Really good points, Mark. We harp on the fact that folks should "swim-test" or "swim" their gear at various water temps (we can have a 45 degree variation between winter and summer in the mid-Atlantic region) - how else can they know what they need at 50F vs 35F. New concept for many.
My position on any given cold water outing is that if you're unwilling to get in the water & splash around for at least a few minutes, something is seriously wrong - maybe you don't trust your gear or you know it's not enough, or it leaks "a little", or you're scared of getting wet - whatever. All will be revealed by a little swim. If you balk at the prospect, you really have no business being on the water that day.
People are also told to "wear a wetsuit or drysuit" when paddling on cold water, but aren't given any specifics, and few seem to have given the concept much thought. Lots of difference between 1mm & 4mm neo & it has to be a snug fit. Farmer Johns leave the shoulders, arms etc. exposed. As you noted, drysuits depend on clothing worn underneath the suit. Otherwise, it has all the utility of a shower curtain.
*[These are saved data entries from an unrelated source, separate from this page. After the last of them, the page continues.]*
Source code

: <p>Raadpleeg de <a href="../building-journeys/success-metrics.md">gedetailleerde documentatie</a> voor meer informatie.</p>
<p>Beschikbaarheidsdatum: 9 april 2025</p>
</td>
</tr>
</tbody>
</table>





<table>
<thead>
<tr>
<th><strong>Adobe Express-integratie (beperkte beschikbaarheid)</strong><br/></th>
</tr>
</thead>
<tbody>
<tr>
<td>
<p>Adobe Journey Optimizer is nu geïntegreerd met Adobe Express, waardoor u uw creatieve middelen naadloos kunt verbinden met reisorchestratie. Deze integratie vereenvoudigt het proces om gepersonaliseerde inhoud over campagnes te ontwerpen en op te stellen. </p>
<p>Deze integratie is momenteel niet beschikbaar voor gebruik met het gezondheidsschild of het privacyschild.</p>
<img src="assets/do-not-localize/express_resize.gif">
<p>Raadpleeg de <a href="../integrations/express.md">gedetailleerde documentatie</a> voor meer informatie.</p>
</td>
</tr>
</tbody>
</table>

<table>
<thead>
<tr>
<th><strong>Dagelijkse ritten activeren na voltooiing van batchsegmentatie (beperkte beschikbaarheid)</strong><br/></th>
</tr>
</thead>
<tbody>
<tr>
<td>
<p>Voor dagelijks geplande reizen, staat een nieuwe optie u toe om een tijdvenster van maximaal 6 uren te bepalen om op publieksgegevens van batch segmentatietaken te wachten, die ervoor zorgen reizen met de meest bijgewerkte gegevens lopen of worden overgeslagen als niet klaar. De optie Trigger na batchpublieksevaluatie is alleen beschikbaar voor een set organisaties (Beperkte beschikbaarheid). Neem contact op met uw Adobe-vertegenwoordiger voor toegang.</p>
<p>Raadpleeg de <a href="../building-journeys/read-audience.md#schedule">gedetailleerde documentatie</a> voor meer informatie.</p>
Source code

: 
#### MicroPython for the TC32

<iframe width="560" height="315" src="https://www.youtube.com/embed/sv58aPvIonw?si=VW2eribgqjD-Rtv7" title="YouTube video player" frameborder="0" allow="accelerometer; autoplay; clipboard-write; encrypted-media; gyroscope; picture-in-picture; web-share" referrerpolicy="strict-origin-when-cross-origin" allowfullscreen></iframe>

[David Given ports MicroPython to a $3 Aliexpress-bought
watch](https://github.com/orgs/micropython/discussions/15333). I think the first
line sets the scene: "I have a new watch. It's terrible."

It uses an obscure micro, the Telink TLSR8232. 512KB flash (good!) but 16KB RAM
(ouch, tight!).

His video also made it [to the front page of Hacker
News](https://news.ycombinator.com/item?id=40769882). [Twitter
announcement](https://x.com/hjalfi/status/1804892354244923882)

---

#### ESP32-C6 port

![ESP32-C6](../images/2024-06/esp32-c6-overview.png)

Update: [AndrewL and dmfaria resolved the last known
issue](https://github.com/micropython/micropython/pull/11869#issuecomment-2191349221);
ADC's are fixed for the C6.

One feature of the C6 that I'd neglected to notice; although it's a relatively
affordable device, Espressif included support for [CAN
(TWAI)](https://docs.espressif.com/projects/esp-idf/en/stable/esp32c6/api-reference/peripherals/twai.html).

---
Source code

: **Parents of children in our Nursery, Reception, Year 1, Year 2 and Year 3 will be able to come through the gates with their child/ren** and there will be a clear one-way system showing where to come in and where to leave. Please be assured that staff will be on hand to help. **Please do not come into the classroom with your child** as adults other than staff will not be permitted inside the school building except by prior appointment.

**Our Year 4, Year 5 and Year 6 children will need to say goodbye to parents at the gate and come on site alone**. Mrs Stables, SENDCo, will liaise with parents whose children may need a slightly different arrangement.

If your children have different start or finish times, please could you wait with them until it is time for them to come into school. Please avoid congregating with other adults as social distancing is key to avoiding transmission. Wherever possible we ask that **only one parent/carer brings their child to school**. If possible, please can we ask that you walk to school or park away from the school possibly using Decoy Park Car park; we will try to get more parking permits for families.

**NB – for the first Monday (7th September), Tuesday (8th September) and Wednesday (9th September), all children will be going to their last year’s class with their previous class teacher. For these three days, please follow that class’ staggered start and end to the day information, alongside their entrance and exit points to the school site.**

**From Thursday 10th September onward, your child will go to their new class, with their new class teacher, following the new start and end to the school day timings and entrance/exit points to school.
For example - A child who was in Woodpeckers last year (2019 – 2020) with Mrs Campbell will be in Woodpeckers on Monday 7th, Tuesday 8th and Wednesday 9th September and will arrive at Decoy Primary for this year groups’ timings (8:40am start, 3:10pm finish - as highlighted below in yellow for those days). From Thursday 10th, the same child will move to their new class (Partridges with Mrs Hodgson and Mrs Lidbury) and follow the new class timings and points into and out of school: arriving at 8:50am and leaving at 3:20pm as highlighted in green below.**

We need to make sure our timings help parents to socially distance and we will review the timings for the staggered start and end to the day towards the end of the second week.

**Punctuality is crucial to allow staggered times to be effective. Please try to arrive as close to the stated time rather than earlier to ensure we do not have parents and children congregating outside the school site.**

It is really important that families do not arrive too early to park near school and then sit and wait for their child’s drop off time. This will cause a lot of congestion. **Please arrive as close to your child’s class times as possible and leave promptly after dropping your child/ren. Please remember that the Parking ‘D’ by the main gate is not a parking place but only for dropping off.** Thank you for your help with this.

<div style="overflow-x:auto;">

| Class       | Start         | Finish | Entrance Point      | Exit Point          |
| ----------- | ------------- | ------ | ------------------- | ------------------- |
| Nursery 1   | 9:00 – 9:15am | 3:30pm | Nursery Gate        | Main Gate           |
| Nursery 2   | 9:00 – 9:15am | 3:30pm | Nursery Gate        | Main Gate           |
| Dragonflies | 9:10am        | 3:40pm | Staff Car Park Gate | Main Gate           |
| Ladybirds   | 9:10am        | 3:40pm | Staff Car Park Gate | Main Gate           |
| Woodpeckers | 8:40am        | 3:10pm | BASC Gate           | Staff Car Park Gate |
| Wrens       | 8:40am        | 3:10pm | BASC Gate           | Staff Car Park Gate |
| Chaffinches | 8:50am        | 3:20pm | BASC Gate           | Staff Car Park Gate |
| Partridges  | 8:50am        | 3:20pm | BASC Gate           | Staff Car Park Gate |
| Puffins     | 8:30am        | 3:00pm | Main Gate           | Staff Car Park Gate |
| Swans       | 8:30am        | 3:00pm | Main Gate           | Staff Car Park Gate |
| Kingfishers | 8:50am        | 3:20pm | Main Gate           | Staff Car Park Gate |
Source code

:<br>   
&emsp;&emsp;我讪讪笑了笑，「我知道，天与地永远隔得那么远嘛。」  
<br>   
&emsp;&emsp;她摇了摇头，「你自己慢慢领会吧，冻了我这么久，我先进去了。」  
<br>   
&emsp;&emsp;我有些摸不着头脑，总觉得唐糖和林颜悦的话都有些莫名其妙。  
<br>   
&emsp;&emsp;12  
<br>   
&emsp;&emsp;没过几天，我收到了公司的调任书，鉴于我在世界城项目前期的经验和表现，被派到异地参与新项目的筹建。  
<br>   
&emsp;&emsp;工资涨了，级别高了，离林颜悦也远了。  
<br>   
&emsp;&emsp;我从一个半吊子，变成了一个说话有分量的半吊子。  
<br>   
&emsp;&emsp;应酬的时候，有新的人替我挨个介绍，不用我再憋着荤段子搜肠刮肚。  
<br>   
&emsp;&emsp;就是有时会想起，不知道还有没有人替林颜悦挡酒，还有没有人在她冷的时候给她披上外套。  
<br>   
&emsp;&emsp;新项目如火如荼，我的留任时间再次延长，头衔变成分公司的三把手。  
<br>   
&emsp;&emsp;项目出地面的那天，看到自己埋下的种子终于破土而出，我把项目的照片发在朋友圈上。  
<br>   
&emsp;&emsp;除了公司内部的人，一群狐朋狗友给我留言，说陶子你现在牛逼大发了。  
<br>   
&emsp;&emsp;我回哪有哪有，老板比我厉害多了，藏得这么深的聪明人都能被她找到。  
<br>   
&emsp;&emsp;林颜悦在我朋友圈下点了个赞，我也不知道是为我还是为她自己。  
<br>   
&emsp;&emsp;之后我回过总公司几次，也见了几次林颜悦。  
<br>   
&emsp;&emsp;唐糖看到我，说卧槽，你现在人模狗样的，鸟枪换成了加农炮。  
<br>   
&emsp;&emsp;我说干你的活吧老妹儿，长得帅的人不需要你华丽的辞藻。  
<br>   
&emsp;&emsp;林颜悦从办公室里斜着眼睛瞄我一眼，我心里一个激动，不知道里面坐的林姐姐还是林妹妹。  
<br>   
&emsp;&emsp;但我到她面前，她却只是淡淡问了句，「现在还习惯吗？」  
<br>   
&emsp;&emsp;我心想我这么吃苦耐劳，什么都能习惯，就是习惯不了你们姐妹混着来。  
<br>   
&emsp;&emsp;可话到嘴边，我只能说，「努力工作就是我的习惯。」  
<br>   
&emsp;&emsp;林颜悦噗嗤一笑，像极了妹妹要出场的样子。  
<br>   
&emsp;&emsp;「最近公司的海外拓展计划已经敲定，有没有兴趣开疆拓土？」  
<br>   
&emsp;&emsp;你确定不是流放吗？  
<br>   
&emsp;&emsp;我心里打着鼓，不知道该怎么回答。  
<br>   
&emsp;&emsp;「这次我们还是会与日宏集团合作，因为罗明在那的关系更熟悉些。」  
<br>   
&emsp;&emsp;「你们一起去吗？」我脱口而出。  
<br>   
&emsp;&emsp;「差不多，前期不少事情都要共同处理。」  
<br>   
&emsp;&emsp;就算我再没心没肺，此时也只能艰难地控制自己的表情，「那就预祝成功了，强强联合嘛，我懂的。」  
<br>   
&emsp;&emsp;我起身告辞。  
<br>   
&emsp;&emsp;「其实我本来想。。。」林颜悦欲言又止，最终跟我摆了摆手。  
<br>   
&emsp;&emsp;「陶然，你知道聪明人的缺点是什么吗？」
Thickness = warmth - the basic concept of insulation, but many
folks will "burp" their suits until they've squashed that insulation flat. Analagous to sleeping on the cold ground in your sub-zero sleeping bag with the portion underneath you squashed flat. Hence various pads for underneath the bag - or you can just freeze your ass off all night & get religion the hard way.
Few seem to be aware of these important nuances. They think buying gear is akin to waving a magic wand of protection over themselves & their outings. I tell them it's not magic, it's just gear, and all it does is buy you time; how much you choose to purchase is up to you; just make sure it's enough.
I like your picture of folks coming ashore after 10 - 15 minutes
with a newfound appreciation of cold water vs gear. That event is brilliant. Nothing like it in our area, but maybe this coming winter.